Records supplied -
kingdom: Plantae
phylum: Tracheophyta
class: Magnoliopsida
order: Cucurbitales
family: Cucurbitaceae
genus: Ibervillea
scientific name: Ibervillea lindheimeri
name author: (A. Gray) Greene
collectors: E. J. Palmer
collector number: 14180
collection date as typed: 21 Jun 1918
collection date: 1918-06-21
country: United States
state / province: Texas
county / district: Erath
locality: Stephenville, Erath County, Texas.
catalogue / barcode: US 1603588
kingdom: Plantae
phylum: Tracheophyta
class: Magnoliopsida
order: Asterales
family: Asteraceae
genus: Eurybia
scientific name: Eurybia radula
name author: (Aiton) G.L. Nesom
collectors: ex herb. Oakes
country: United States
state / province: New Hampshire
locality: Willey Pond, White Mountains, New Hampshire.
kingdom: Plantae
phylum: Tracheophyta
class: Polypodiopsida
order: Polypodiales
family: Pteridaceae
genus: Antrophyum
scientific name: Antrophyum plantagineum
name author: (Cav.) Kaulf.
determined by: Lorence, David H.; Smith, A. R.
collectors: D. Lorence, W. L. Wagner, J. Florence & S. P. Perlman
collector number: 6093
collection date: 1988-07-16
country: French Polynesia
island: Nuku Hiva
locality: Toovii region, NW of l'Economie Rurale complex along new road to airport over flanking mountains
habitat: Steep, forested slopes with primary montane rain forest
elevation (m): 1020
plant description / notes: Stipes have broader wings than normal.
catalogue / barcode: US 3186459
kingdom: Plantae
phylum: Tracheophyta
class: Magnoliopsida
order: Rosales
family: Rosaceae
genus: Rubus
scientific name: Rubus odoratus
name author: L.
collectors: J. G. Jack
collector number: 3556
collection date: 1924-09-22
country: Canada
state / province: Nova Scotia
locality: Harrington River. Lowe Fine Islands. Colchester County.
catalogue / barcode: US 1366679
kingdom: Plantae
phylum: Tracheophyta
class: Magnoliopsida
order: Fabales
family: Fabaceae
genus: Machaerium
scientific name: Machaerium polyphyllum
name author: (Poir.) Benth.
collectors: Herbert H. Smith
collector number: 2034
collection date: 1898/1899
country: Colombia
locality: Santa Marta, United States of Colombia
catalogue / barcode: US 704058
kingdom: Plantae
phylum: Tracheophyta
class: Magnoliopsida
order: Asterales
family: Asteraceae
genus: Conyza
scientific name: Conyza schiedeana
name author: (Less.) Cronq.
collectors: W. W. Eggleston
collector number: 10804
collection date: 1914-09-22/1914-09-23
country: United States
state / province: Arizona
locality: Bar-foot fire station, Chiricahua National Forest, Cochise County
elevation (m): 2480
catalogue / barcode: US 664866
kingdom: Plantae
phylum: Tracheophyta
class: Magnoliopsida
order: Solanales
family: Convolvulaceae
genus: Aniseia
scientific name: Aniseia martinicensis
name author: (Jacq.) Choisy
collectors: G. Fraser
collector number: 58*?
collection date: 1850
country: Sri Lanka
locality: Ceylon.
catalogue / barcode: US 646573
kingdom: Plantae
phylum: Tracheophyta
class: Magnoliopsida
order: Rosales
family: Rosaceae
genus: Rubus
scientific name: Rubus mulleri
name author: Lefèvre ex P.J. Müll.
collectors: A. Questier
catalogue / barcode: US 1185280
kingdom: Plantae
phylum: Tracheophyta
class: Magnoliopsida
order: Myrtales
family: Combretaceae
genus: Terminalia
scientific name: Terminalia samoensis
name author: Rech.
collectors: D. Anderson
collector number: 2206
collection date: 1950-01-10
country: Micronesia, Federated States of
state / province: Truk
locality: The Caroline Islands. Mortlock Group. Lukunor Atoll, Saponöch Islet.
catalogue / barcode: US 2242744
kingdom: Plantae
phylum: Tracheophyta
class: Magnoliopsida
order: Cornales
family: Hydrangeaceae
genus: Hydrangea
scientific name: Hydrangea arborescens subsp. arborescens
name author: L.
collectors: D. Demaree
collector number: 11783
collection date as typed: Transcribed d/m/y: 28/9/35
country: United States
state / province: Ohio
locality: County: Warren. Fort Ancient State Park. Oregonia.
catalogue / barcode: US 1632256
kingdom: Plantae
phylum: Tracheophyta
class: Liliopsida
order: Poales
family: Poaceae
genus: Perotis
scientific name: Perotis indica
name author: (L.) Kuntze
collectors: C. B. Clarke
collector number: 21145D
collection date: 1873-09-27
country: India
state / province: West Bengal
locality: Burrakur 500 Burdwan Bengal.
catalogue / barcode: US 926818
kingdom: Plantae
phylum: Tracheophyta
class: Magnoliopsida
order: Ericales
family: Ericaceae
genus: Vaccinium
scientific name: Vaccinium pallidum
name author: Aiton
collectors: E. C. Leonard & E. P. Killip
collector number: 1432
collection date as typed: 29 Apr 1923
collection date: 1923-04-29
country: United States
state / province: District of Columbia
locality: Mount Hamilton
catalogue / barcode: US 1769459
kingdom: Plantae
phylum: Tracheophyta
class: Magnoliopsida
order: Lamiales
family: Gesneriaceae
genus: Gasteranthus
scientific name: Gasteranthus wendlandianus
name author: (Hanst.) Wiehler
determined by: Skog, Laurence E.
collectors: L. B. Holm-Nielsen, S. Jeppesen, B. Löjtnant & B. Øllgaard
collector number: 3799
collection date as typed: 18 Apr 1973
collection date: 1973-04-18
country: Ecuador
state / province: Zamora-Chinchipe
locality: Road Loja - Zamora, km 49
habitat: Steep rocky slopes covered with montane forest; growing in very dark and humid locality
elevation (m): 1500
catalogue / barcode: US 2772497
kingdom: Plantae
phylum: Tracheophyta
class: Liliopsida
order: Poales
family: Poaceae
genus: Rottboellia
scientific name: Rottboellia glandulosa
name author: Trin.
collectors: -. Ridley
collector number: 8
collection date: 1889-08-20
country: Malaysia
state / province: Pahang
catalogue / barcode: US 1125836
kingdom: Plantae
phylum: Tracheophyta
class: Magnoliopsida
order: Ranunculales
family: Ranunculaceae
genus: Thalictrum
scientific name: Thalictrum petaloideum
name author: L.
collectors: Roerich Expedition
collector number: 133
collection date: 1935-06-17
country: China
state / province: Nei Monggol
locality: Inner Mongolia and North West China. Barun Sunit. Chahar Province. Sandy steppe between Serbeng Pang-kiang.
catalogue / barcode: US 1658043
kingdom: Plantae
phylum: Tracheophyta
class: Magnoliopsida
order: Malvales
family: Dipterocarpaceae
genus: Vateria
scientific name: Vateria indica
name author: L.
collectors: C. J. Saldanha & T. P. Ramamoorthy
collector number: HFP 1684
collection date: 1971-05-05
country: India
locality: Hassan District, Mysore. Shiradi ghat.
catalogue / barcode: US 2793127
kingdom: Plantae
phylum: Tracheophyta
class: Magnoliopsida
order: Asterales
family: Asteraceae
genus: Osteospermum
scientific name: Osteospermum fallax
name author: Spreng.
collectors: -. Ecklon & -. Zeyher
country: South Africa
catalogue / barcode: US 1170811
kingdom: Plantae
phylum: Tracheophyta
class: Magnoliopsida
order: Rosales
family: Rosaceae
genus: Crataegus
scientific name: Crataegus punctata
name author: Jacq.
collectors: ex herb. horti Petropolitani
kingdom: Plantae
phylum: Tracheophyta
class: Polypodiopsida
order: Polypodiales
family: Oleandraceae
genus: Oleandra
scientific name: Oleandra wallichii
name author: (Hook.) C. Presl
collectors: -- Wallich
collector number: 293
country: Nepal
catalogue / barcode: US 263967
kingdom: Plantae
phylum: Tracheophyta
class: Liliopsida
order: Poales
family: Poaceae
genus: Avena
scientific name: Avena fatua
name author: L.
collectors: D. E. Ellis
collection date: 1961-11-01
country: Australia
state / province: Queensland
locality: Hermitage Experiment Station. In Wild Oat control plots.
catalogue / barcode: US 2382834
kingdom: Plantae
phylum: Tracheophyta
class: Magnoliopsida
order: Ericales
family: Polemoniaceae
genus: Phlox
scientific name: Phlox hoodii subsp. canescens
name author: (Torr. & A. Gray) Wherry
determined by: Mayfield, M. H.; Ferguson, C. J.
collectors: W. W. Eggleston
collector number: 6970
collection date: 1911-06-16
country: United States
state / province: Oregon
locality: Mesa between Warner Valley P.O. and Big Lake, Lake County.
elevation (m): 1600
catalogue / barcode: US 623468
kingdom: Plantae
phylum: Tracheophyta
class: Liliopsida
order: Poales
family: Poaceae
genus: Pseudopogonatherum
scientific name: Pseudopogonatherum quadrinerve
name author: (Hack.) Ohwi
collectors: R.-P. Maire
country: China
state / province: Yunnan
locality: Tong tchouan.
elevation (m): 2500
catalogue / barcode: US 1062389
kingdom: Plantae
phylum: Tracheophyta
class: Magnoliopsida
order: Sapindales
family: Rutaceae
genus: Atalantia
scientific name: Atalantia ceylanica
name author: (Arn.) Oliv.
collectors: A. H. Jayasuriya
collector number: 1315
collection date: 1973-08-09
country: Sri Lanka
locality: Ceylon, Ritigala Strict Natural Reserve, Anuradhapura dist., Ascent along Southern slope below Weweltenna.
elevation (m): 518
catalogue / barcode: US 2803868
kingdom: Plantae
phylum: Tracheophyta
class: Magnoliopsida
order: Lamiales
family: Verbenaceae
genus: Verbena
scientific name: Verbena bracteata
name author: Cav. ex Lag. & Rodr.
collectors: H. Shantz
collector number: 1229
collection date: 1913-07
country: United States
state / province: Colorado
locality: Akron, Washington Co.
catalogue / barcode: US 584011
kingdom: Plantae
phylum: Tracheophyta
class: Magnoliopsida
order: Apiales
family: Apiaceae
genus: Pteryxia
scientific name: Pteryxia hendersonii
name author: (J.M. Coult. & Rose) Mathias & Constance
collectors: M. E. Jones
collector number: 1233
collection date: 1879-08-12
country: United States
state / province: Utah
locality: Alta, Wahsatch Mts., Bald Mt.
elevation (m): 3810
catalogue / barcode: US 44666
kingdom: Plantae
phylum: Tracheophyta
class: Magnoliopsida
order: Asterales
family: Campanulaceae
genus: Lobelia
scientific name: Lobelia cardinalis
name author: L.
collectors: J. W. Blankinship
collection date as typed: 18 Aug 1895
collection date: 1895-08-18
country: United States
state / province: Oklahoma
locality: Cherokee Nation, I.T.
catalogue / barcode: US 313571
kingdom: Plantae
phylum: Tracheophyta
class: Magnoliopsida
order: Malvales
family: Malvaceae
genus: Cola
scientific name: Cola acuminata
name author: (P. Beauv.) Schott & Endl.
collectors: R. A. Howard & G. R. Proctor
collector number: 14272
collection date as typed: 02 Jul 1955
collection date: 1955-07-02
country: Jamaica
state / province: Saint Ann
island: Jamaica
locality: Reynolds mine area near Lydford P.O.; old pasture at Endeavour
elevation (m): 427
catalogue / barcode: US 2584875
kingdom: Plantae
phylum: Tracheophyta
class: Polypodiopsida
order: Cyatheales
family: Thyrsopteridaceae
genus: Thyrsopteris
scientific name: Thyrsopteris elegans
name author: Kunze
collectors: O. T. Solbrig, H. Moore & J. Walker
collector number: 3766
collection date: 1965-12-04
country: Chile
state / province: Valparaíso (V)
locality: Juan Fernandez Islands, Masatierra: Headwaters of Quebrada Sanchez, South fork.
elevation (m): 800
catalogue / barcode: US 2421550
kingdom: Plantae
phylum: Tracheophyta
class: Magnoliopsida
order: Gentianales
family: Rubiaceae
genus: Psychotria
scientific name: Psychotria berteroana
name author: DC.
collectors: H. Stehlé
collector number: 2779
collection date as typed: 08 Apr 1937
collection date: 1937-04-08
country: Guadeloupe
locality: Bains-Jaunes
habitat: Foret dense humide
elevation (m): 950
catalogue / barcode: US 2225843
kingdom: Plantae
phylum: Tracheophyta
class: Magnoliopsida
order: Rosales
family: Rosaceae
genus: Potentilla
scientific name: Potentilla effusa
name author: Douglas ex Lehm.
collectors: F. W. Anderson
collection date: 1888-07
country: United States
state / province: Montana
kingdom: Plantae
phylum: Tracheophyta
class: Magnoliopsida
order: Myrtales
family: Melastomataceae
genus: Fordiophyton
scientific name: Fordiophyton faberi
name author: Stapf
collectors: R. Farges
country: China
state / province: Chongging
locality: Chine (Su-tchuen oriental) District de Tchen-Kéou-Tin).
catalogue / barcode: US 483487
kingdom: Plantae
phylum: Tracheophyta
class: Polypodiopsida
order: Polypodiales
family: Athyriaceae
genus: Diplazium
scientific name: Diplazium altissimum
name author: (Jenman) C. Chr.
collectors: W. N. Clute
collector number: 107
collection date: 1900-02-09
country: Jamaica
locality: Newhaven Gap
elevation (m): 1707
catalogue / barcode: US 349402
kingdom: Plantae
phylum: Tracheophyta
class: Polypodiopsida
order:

To be done -
Copy the listing from the line with "collection date: 1955-07-02" through the line with "name author: Douglas ex Lehm.", renaming every "locality" as "site" and leaving all else unchanged.

Exercise solution -
collection date: 1955-07-02
country: Jamaica
state / province: Saint Ann
island: Jamaica
site: Reynolds mine area near Lydford P.O.; old pasture at Endeavour
elevation (m): 427
catalogue / barcode: US 2584875
kingdom: Plantae
phylum: Tracheophyta
class: Polypodiopsida
order: Cyatheales
family: Thyrsopteridaceae
genus: Thyrsopteris
scientific name: Thyrsopteris elegans
name author: Kunze
collectors: O. T. Solbrig, H. Moore & J. Walker
collector number: 3766
collection date: 1965-12-04
country: Chile
state / province: Valparaíso (V)
site: Juan Fernandez Islands, Masatierra: Headwaters of Quebrada Sanchez, South fork.
elevation (m): 800
catalogue / barcode: US 2421550
kingdom: Plantae
phylum: Tracheophyta
class: Magnoliopsida
order: Gentianales
family: Rubiaceae
genus: Psychotria
scientific name: Psychotria berteroana
name author: DC.
collectors: H. Stehlé
collector number: 2779
collection date as typed: 08 Apr 1937
collection date: 1937-04-08
country: Guadeloupe
site: Bains-Jaunes
habitat: Foret dense humide
elevation (m): 950
catalogue / barcode: US 2225843
kingdom: Plantae
phylum: Tracheophyta
class: Magnoliopsida
order: Rosales
family: Rosaceae
genus: Potentilla
scientific name: Potentilla effusa
name author: Douglas ex Lehm.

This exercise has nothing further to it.